Lymph node metastasis is caused by the permeation of cancer cells in the lymphatic duct; it follows, then, that lymphatic permeation could be the greatest risk factor for lymph node metastasis.1, 7, 18 Since only 26% of submucosal invasive colorectal cancers with lymphatic permeation show metastasis to the lymph nodes, use of lymphatic permeation as an indicator of lymph node involvement would result in about 75% of patients undergoing unnecessary resection of the lymph nodes. Thus, we examined the relation between lymphatic distance and lymph node metastasis with a view to decrease overtreatment. When comparing the group in which the depth of lymphatic permeation is deep on the boundary of 2.2 mm (about 2 mm) and the group in which the depth of lymphatic permeation is shallow, the odds ratio was highest for the deep depth of lymphatic permeation to be associated with lymph node metastasis. This suggests that the depth of lymphatic permeation of 2 mm or more is a risk factor for lymph node metastasis.

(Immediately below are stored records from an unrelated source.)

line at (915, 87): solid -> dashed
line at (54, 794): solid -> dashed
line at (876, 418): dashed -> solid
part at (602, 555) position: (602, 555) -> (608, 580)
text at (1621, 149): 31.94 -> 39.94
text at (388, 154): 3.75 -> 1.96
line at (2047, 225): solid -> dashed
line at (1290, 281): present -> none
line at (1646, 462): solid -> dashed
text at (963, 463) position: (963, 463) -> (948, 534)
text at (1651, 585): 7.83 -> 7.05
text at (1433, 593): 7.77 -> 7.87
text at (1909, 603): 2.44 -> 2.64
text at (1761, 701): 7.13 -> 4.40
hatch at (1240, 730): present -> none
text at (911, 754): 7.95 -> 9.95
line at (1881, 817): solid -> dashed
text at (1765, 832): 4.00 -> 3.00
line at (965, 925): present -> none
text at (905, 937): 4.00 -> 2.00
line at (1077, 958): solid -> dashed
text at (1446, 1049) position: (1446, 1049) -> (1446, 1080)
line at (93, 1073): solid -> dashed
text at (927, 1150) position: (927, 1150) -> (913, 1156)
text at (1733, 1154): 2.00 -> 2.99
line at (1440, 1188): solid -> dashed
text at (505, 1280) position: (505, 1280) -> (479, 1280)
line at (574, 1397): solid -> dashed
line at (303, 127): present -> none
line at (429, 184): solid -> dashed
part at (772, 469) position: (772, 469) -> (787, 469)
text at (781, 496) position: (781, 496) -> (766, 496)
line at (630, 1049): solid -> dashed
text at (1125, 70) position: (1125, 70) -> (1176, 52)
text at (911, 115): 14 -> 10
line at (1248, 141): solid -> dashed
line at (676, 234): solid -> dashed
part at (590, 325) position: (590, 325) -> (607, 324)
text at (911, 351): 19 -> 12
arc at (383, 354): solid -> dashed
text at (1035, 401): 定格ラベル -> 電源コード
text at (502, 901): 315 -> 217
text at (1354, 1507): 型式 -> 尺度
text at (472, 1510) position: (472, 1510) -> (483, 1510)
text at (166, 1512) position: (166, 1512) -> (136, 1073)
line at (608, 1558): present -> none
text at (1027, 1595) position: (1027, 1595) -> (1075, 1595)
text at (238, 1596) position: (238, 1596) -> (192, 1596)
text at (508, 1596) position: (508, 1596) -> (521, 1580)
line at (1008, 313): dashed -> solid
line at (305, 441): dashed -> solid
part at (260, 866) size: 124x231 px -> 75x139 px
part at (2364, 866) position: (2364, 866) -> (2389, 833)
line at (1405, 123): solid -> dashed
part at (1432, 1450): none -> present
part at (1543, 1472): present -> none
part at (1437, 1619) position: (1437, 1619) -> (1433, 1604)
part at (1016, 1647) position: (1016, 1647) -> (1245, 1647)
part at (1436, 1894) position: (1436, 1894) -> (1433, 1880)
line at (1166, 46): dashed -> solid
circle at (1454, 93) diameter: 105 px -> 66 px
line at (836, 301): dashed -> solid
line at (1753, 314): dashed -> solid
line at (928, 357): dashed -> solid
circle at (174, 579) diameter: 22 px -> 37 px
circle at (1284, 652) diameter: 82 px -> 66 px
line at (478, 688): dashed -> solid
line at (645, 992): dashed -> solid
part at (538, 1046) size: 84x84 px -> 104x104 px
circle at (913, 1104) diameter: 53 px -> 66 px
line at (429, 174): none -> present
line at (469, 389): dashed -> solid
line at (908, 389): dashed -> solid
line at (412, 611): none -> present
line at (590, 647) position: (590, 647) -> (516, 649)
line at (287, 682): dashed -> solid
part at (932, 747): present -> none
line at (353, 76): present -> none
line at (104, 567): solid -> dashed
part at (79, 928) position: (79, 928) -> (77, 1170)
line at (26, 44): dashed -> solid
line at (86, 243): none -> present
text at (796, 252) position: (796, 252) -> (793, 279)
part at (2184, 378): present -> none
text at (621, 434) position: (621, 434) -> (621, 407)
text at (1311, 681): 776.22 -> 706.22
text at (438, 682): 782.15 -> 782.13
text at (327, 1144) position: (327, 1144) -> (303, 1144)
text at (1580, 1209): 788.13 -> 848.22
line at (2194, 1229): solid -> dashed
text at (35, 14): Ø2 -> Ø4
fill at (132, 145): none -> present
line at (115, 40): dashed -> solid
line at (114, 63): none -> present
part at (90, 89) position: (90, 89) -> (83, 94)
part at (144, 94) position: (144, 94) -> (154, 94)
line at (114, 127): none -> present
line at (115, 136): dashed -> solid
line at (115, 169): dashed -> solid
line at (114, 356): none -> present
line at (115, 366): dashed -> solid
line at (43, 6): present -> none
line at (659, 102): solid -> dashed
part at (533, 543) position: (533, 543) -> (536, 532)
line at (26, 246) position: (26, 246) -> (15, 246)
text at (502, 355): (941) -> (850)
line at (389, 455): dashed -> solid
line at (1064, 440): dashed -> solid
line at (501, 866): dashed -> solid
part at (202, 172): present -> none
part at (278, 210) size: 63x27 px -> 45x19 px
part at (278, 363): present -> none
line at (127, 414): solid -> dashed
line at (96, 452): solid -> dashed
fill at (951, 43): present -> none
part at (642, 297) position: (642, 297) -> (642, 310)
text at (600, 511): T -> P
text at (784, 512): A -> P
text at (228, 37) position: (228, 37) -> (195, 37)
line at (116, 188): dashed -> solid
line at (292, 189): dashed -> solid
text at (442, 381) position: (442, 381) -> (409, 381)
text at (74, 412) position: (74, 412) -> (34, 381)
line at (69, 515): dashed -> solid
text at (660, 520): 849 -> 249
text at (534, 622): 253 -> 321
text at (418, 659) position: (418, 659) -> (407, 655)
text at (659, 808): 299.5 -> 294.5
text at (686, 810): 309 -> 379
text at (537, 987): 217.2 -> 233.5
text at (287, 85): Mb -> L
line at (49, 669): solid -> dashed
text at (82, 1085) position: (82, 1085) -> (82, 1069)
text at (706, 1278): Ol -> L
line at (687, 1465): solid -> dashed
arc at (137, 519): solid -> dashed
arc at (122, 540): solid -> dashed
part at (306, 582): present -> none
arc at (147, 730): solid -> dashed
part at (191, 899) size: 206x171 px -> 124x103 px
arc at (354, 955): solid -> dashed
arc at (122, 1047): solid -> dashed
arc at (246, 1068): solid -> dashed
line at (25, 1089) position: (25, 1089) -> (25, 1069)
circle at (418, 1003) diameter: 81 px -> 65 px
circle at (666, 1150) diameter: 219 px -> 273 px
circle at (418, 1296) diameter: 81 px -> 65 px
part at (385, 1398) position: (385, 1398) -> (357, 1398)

The rate of lymph node metastasis in cases showing venous permeation was high at 31 %, and with univariate analysis, venous permeation was found to be significantly related to lymph node metastasis. Owing to the low frequency of cases showing venous permeation, however, its importance as a risk factor for lymph node metastasis was lessened with significant multivariate analysis. Since with staining elastic fibers, venous permeation can be more objectively evaluated than lymphatic permeation, venous permeation may indeed be an important prognostic factor for lymph node metastasis.

The pathologic criteria, based on our results, for additional colectomy after endoscopic resection of submucosal invasive cancer of the colorectum are presented in Figure 5. If these criteria of ours had been applied to resection of the colon in the 140 cases in this study, only 50 patients (including all 13 with lymph node metastasis) would have undergone additional colectomy, 37 of whom would have actually been overtreated. On the other hand, applying the criteria of Haggit et al.1 Haggit2 or Nivatvongs et al5, 130 of 140 patients would have undergone additional colectomy, 117 of whom would have been overtreated. Both specificity and over all accuracy of our criteria showed higher value than the criteria of Haggit et al. Therefore, the indication criteria that we present for additional colectomy after endoscopic resection of submucosal invasive cancer of the colorectum enable greater accurate selection of patients who will undergo further surgical treatment after endoscopic resection.